- **GIVEN DATA**
○ ○ ○
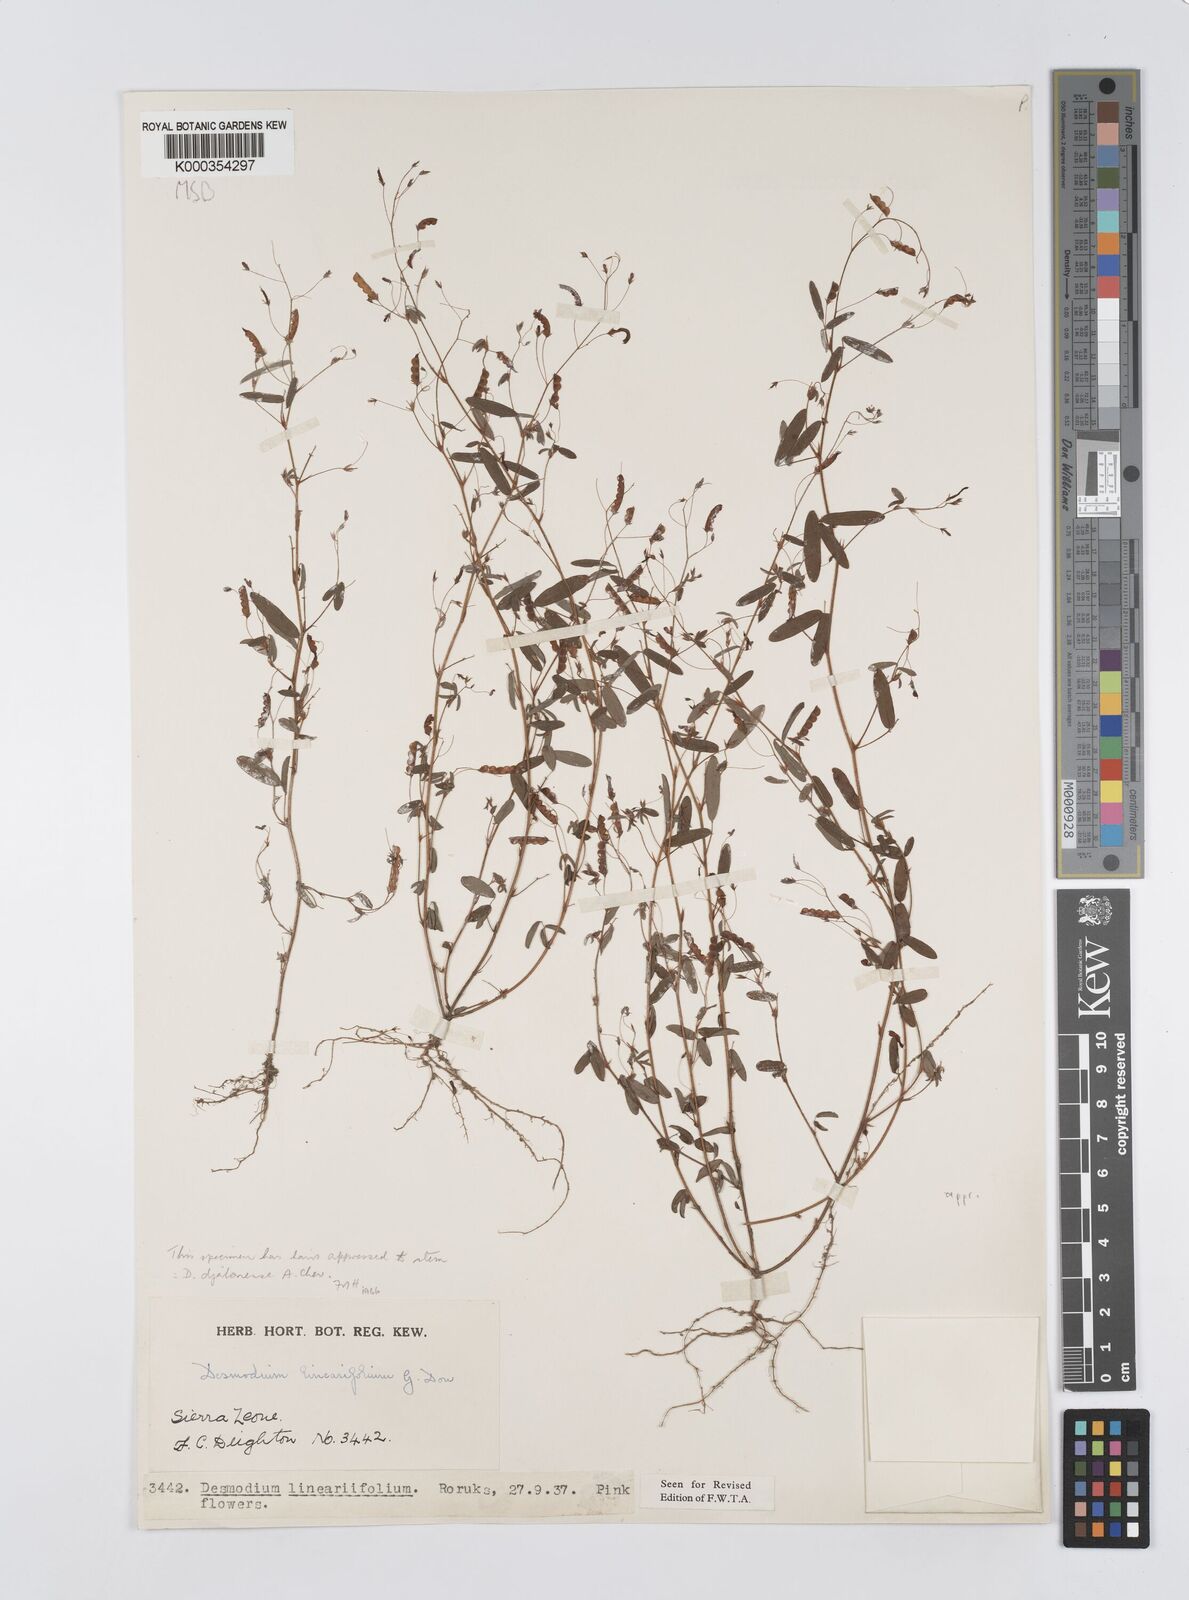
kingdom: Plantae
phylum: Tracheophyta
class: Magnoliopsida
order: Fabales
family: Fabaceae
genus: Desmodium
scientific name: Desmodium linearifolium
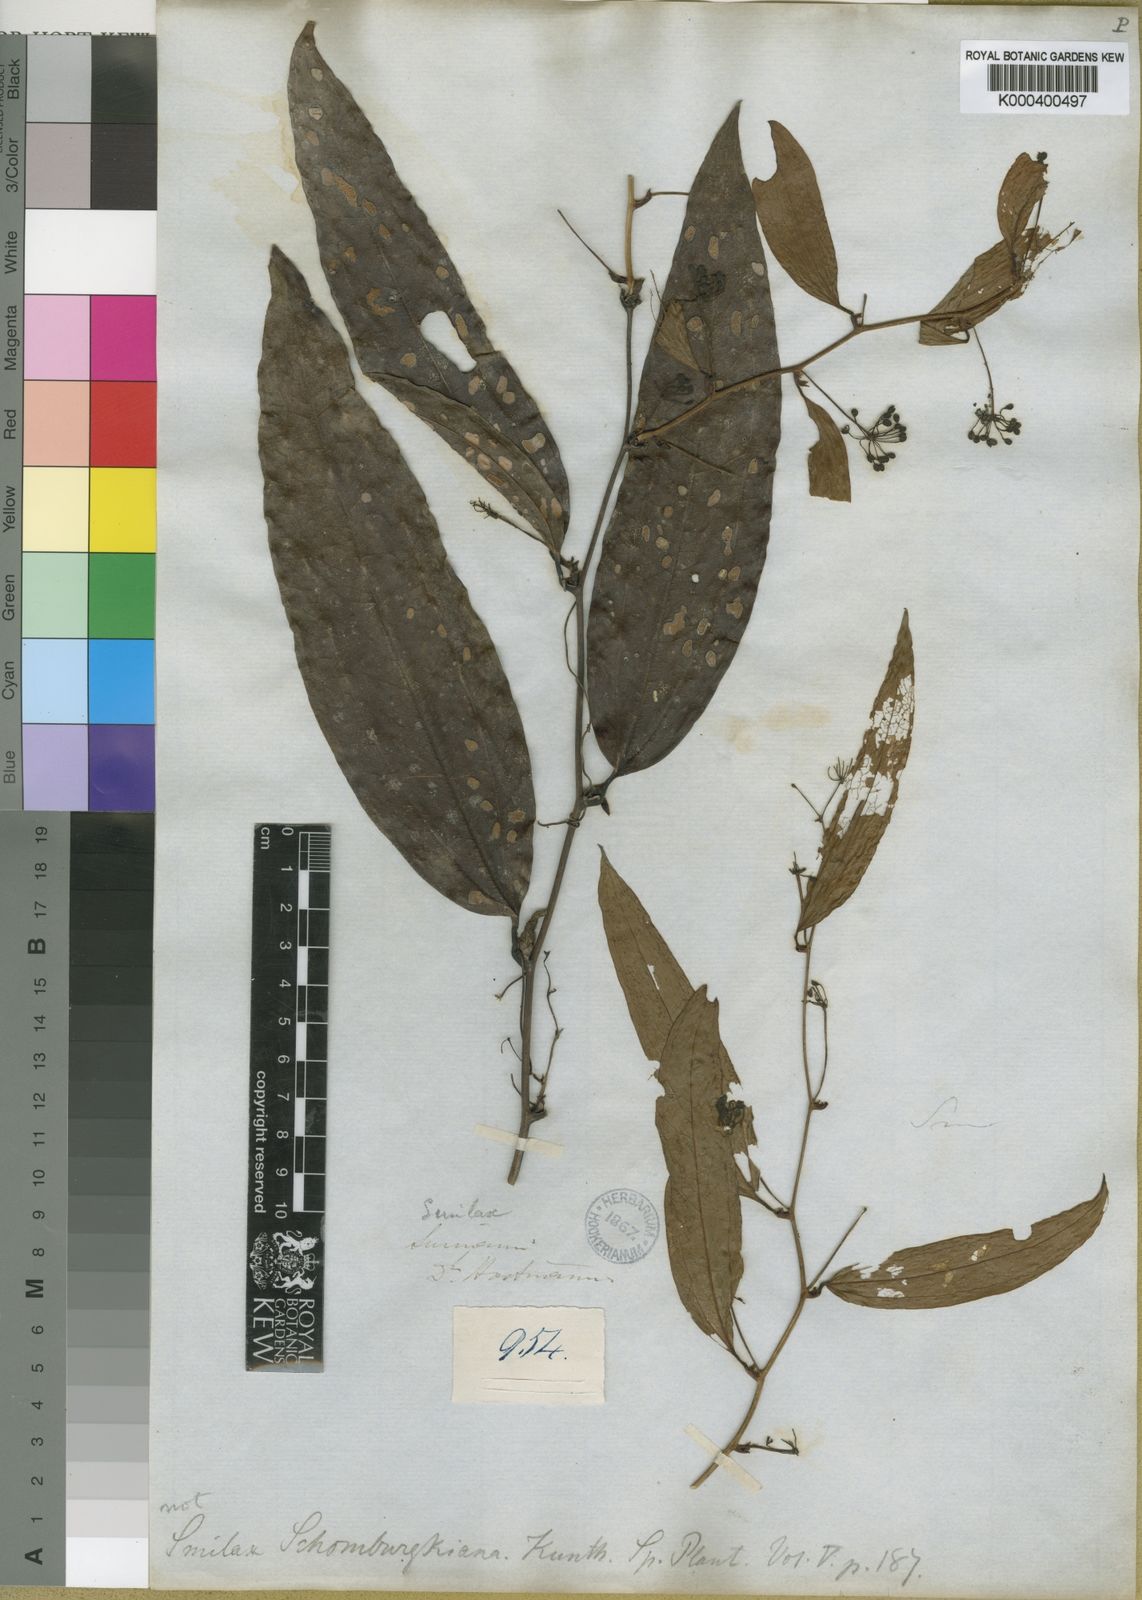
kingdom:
○ ○ ○
Write out every line of the data above word for word, leaving out the pictures.

kingdom: Plantae
phylum: Tracheophyta
class: Magnoliopsida
order: Fabales
family: Fabaceae
genus: Desmodium
scientific name: Desmodium linearifolium
kingdom:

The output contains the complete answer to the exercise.